## [INSTRUCTION]
Can you convert the data below into a Markdown table with the columns Row and Line, giving each nonblank line its own numbered row and leaving the pictures out?

## [EXERCISE INPUTS]

— BEGIN —

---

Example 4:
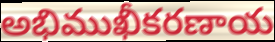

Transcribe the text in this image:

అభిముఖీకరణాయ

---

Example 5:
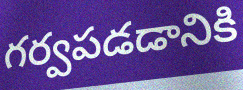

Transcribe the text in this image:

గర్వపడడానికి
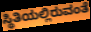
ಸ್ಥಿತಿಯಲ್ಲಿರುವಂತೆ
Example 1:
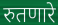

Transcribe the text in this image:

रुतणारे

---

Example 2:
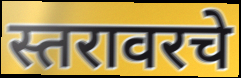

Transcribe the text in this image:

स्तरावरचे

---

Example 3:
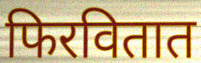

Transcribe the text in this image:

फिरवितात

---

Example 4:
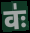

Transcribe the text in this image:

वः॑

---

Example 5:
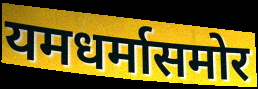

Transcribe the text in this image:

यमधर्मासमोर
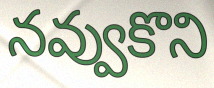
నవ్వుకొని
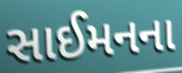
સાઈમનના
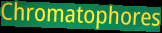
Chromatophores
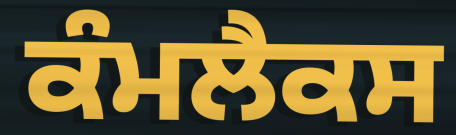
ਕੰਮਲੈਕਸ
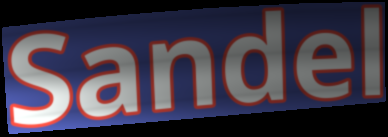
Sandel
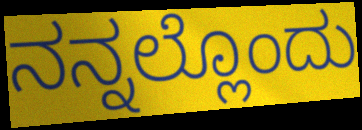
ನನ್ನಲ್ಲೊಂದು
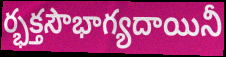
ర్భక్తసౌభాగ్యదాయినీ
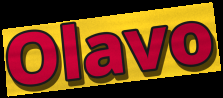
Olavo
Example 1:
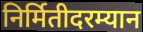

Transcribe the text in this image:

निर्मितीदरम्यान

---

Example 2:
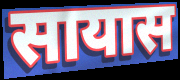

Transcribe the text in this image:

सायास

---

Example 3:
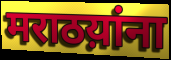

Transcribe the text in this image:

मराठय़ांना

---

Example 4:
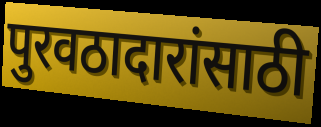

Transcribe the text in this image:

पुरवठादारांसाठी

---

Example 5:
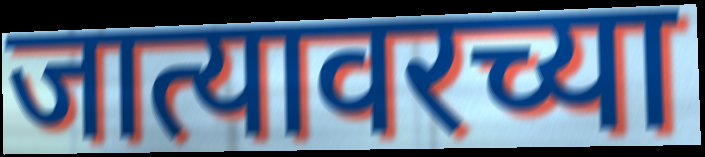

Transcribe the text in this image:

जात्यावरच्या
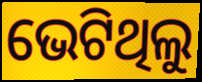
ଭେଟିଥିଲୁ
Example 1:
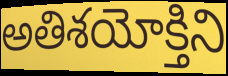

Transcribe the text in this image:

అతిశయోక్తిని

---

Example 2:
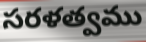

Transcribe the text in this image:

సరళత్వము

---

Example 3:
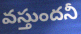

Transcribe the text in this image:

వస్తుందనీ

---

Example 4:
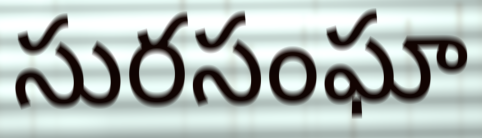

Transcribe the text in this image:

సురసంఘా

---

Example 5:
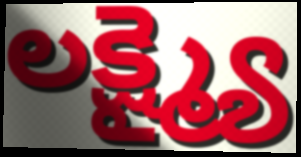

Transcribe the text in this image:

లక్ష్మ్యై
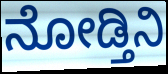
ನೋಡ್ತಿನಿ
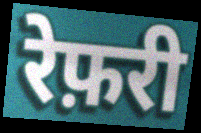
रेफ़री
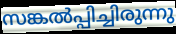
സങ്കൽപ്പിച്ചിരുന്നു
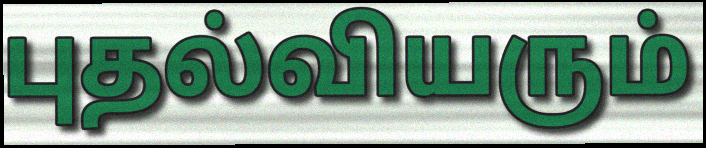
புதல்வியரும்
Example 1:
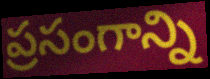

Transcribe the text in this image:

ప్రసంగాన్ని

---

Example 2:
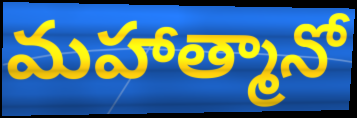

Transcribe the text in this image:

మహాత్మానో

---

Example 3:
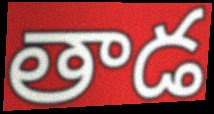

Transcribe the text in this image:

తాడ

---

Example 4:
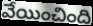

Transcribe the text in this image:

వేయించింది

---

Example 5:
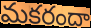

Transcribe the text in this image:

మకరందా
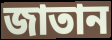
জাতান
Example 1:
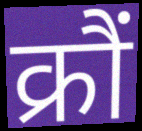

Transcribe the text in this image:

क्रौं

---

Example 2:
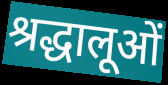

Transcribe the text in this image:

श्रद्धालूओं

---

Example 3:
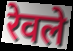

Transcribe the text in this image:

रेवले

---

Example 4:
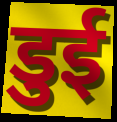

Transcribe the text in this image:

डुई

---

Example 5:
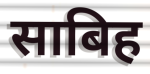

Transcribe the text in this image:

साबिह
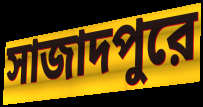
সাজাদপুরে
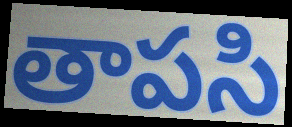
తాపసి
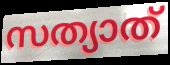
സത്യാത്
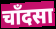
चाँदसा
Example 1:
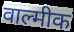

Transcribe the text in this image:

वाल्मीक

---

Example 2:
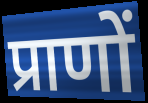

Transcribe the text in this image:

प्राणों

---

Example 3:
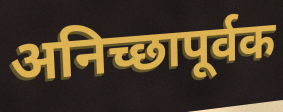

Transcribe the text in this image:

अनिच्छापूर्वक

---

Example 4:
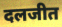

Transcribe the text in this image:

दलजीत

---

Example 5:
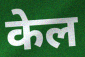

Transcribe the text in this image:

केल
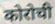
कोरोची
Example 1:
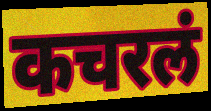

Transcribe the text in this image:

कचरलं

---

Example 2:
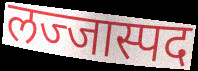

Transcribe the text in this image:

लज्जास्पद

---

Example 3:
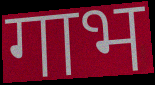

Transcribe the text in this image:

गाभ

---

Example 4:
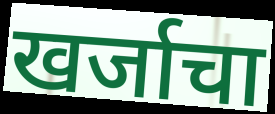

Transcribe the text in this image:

— END —

## [EXPECTED ANSWER]
| Row | Line |
|---|---|
| 1 | --- |
| 2 | Example 4: |
| 3 | Transcribe the text in this image: |
| 4 | అభిముఖీకరణాయ |
| 5 | --- |
| 6 | Example 5: |
| 7 | Transcribe the text in this image: |
| 8 | గర్వపడడానికి |
| 9 | ಸ್ಥಿತಿಯಲ್ಲಿರುವಂತೆ |
| 10 | Example 1: |
| 11 | Transcribe the text in this image: |
| 12 | रुतणारे |
| 13 | --- |
| 14 | Example 2: |
| 15 | Transcribe the text in this image: |
| 16 | स्तरावरचे |
| 17 | --- |
| 18 | Example 3: |
| 19 | Transcribe the text in this image: |
| 20 | फिरवितात |
| 21 | --- |
| 22 | Example 4: |
| 23 | Transcribe the text in this image: |
| 24 | वः॑ |
| 25 | --- |
| 26 | Example 5: |
| 27 | Transcribe the text in this image: |
| 28 | यमधर्मासमोर |
| 29 | నవ్వుకొని |
| 30 | સાઈમનના |
| 31 | Chromatophores |
| 32 | ਕੰਮਲੈਕਸ |
| 33 | Sandel |
| 34 | ನನ್ನಲ್ಲೊಂದು |
| 35 | ర్భక్తసౌభాగ్యదాయినీ |
| 36 | Olavo |
| 37 | Example 1: |
| 38 | Transcribe the text in this image: |
| 39 | निर्मितीदरम्यान |
| 40 | --- |
| 41 | Example 2: |
| 42 | Transcribe the text in this image: |
| 43 | सायास |
| 44 | --- |
| 45 | Example 3: |
| 46 | Transcribe the text in this image: |
| 47 | मराठय़ांना |
| 48 | --- |
| 49 | Example 4: |
| 50 | Transcribe the text in this image: |
| 51 | पुरवठादारांसाठी |
| 52 | --- |
| 53 | Example 5: |
| 54 | Transcribe the text in this image: |
| 55 | जात्यावरच्या |
| 56 | ଭେଟିଥିଲୁ |
| 57 | Example 1: |
| 58 | Transcribe the text in this image: |
| 59 | అతిశయోక్తిని |
| 60 | --- |
| 61 | Example 2: |
| 62 | Transcribe the text in this image: |
| 63 | సరళత్వము |
| 64 | --- |
| 65 | Example 3: |
| 66 | Transcribe the text in this image: |
| 67 | వస్తుందనీ |
| 68 | --- |
| 69 | Example 4: |
| 70 | Transcribe the text in this image: |
| 71 | సురసంఘా |
| 72 | --- |
| 73 | Example 5: |
| 74 | Transcribe the text in this image: |
| 75 | లక్ష్మ్యై |
| 76 | ನೋಡ್ತಿನಿ |
| 77 | रेफ़री |
| 78 | സങ്കൽപ്പിച്ചിരുന്നു |
| 79 | புதல்வியரும் |
| 80 | Example 1: |
| 81 | Transcribe the text in this image: |
| 82 | ప్రసంగాన్ని |
| 83 | --- |
| 84 | Example 2: |
| 85 | Transcribe the text in this image: |
| 86 | మహాత్మానో |
| 87 | --- |
| 88 | Example 3: |
| 89 | Transcribe the text in this image: |
| 90 | తాడ |
| 91 | --- |
| 92 | Example 4: |
| 93 | Transcribe the text in this image: |
| 94 | వేయించింది |
| 95 | --- |
| 96 | Example 5: |
| 97 | Transcribe the text in this image: |
| 98 | మకరందా |
| 99 | জাতান |
| 100 | Example 1: |
| 101 | Transcribe the text in this image: |
| 102 | क्रौं |
| 103 | --- |
| 104 | Example 2: |
| 105 | Transcribe the text in this image: |
| 106 | श्रद्धालूओं |
| 107 | --- |
| 108 | Example 3: |
| 109 | Transcribe the text in this image: |
| 110 | रेवले |
| 111 | --- |
| 112 | Example 4: |
| 113 | Transcribe the text in this image: |
| 114 | डुई |
| 115 | --- |
| 116 | Example 5: |
| 117 | Transcribe the text in this image: |
| 118 | साबिह |
| 119 | সাজাদপুরে |
| 120 | తాపసి |
| 121 | സത്യാത് |
| 122 | चाँदसा |
| 123 | Example 1: |
| 124 | Transcribe the text in this image: |
| 125 | वाल्मीक |
| 126 | --- |
| 127 | Example 2: |
| 128 | Transcribe the text in this image: |
| 129 | प्राणों |
| 130 | --- |
| 131 | Example 3: |
| 132 | Transcribe the text in this image: |
| 133 | अनिच्छापूर्वक |
| 134 | --- |
| 135 | Example 4: |
| 136 | Transcribe the text in this image: |
| 137 | दलजीत |
| 138 | --- |
| 139 | Example 5: |
| 140 | Transcribe the text in this image: |
| 141 | केल |
| 142 | कोरोची |
| 143 | Example 1: |
| 144 | Transcribe the text in this image: |
| 145 | कचरलं |
| 146 | --- |
| 147 | Example 2: |
| 148 | Transcribe the text in this image: |
| 149 | लज्जास्पद |
| 150 | --- |
| 151 | Example 3: |
| 152 | Transcribe the text in this image: |
| 153 | गाभ |
| 154 | --- |
| 155 | Example 4: |
| 156 | Transcribe the text in this image: |